In 1925, St. Thérèse of Lisieux was named the patroness of Alaska. In the 1930s, Father William LeVasseur, a Jesuit priest, came up with the idea of a retreat center in her name. Bishop Joseph Raphael John Crimont provided support for its establishment, buying federal land. Thousands of stones, gathered by volunteers, were used to construct the chapel and other structures. The first Mass was held in 1941. In 1945, Bishop Crimont died and was buried at the shrine's crypt.
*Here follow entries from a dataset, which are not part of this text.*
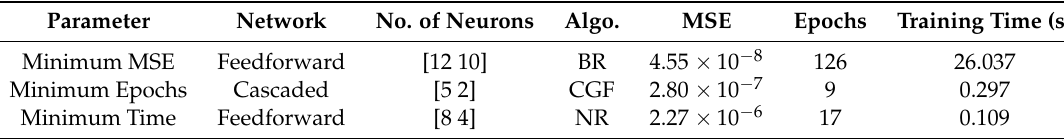
Figure 8. Training time taken by each model to converge. Table 3. Summary of the best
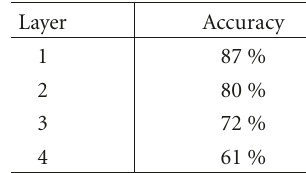
Table 1: Overall accuracy. Table 2: Mapping between class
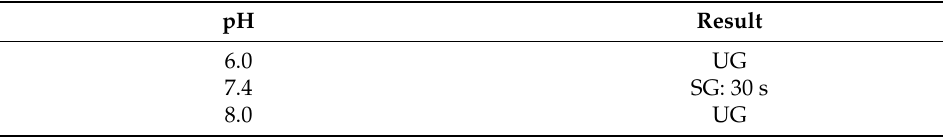
Table 2. Gelation of OE peptides at different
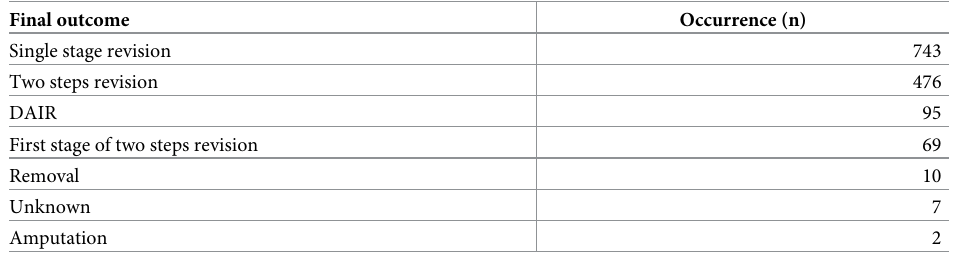
Table 6. Summary of final outcomes reported following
In 1953, Bishop Robert Dermot O'Flanagan started the League of the Little Flower to help make the shrine self-sufficient. The shrine fell into disrepair and stopped holding retreats in the 1960s but underwent renovation under the leadership of Fr. James Manske from 1968 to 1969. For financial reasons, the shrine was forced to close in 1985 but reopened the following year after 25 locals came together to save the shrine.

In 1998, the columbarium was built and is open to all Christians who want their cremains placed at the shrine. In 2000, a new cabin was built to commemorate the Great Jubilee, and in 2001, the Merciful Love Labyrinth was built.

On October 1, 2016, Bishop Edward J. Burns announced that the Shrine of St. Thérèse had been raised to the status of national shrine.
==Attractions==
The retreat was closed for a time, but in March 1986, the National Shrine of Saint Teresa was reopened. Thomas Fitterer took over as Director of the Sanctuary and was instrumental in bringing it back from the brink of abandonment. Under his direction, the Shrine added several attractions: the Columbarium (in 1998), the Rosary Walk (in 1999), the Jubilee Hut (in 2000), the Little Flower Hut and the Labyrinth of Merciful Love (both in 2001).